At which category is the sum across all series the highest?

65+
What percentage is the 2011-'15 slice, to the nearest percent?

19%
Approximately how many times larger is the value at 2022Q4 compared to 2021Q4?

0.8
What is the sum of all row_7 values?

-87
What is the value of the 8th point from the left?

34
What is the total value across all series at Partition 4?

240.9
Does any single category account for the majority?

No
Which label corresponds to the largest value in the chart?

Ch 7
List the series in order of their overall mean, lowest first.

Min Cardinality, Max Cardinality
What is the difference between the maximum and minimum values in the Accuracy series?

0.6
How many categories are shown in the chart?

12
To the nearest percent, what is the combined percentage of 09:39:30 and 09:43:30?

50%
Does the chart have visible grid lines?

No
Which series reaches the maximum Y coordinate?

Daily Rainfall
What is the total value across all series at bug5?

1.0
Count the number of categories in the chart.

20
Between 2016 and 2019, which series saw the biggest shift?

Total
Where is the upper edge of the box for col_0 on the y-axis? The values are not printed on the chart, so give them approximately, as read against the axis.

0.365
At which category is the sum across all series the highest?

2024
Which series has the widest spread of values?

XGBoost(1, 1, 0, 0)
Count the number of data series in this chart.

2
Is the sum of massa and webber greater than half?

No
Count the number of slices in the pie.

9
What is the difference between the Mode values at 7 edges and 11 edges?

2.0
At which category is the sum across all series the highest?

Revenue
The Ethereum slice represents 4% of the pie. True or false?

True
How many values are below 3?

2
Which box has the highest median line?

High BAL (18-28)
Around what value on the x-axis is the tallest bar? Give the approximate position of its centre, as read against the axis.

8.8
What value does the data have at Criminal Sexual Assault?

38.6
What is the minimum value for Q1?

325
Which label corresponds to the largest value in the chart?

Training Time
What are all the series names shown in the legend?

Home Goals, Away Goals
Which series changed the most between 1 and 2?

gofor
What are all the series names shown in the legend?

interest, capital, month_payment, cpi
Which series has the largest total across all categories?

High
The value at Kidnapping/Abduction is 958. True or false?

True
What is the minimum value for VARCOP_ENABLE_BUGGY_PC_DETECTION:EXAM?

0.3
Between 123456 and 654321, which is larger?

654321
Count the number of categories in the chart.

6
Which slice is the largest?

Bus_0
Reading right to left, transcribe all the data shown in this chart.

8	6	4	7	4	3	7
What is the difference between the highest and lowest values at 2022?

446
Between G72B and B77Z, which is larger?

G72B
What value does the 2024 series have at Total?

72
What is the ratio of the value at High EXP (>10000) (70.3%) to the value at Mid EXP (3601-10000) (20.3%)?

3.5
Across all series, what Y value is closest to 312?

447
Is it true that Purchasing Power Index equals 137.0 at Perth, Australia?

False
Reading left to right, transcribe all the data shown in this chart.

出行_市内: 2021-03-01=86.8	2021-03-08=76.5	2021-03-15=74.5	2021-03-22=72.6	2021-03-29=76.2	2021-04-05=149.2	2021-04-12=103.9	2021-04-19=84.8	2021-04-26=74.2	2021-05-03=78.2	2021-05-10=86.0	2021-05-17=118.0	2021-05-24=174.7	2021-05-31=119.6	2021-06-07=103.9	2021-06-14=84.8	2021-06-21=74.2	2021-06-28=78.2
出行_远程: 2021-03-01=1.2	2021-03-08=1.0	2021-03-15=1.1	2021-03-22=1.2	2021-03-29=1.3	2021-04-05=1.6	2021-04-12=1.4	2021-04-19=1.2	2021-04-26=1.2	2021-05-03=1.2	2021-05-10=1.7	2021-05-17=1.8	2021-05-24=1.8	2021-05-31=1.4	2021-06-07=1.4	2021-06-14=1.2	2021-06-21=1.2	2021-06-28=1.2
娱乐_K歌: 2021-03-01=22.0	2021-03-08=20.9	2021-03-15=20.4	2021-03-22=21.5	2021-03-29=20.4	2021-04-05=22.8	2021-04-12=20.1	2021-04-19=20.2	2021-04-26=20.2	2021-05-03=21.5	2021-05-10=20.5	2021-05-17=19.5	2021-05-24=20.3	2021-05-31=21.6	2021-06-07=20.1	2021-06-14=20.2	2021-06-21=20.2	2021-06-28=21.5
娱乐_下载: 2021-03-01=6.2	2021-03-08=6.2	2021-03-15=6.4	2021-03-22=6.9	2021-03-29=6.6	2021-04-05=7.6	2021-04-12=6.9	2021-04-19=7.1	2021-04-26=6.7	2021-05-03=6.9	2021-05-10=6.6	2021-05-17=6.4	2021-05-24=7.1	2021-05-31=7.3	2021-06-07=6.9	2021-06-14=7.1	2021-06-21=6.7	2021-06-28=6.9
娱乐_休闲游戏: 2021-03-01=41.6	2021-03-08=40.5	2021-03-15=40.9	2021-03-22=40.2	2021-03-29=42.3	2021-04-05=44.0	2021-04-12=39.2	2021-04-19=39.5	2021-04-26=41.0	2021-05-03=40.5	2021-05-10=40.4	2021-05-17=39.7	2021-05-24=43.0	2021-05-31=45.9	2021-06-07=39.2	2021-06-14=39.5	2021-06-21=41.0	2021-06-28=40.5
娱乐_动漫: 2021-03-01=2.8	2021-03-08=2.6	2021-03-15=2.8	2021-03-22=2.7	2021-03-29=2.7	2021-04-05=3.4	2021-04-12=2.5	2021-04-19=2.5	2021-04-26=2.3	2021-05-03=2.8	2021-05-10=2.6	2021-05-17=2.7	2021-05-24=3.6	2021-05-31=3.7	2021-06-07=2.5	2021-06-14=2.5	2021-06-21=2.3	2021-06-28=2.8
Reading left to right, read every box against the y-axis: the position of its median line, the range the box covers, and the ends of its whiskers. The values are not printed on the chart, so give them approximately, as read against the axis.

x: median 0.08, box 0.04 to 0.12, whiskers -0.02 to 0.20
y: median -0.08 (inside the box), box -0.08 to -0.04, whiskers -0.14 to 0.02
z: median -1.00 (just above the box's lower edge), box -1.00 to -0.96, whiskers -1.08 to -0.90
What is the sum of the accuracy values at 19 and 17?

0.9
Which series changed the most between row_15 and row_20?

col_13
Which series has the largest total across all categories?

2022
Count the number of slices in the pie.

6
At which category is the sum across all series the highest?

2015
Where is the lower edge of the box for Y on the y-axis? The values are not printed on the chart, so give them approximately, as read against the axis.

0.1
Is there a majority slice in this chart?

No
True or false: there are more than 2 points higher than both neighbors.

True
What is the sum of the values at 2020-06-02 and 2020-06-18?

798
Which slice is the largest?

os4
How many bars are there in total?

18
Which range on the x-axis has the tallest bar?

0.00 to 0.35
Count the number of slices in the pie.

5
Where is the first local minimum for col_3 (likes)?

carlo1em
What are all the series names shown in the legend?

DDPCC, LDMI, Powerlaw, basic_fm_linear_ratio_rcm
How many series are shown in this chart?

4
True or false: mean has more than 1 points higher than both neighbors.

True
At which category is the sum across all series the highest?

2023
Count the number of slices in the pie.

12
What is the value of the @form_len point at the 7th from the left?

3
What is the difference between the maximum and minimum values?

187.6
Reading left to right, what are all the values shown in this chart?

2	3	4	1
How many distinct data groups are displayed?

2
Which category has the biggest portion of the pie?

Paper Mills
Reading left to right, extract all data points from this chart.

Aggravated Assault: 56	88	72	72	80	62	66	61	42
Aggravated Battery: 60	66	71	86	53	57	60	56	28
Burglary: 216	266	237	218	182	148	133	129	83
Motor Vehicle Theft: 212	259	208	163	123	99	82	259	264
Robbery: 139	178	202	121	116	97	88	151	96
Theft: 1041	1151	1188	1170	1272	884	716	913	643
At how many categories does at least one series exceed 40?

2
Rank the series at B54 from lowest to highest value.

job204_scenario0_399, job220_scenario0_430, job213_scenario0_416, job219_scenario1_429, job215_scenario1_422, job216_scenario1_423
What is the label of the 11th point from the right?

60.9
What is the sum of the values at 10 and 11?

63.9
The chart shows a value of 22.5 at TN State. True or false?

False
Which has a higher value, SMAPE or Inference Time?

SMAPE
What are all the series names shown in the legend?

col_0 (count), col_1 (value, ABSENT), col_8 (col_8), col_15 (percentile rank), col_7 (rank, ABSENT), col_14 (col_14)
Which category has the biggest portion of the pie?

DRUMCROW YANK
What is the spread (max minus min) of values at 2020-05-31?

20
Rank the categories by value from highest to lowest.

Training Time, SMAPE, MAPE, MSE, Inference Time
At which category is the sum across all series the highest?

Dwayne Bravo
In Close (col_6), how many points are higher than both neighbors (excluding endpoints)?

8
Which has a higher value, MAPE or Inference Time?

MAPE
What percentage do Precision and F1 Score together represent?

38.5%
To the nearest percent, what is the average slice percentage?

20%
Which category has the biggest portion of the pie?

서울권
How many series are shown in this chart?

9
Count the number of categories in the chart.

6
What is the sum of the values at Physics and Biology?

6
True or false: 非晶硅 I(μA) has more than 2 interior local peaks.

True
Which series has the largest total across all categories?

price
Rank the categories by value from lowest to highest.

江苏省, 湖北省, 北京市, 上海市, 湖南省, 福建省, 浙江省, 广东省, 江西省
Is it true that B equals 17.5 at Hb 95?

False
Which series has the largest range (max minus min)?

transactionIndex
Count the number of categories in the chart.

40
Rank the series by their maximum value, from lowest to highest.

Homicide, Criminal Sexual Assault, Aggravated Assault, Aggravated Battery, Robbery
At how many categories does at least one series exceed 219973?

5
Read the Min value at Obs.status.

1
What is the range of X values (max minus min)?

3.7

────────

*Your goal*: Arrange the entries above, from their first line through the line containing "To the nearest percent, what is the combined", as a Markdown table with the columns Row and Line, numbering each line and omitting blank lines.

*Solution for this exercise*:
| Row | Line |
|---|---|
| 1 | At which category is the sum across all series the highest? |
| 2 | 65+ |
| 3 | What percentage is the 2011-'15 slice, to the nearest percent? |
| 4 | 19% |
| 5 | Approximately how many times larger is the value at 2022Q4 compared to 2021Q4? |
| 6 | 0.8 |
| 7 | What is the sum of all row_7 values? |
| 8 | -87 |
| 9 | What is the value of the 8th point from the left? |
| 10 | 34 |
| 11 | What is the total value across all series at Partition 4? |
| 12 | 240.9 |
| 13 | Does any single category account for the majority? |
| 14 | No |
| 15 | Which label corresponds to the largest value in the chart? |
| 16 | Ch 7 |
| 17 | List the series in order of their overall mean, lowest first. |
| 18 | Min Cardinality, Max Cardinality |
| 19 | What is the difference between the maximum and minimum values in the Accuracy series? |
| 20 | 0.6 |
| 21 | How many categories are shown in the chart? |
| 22 | 12 |
| 23 | To the nearest percent, what is the combined percentage of 09:39:30 and 09:43:30? |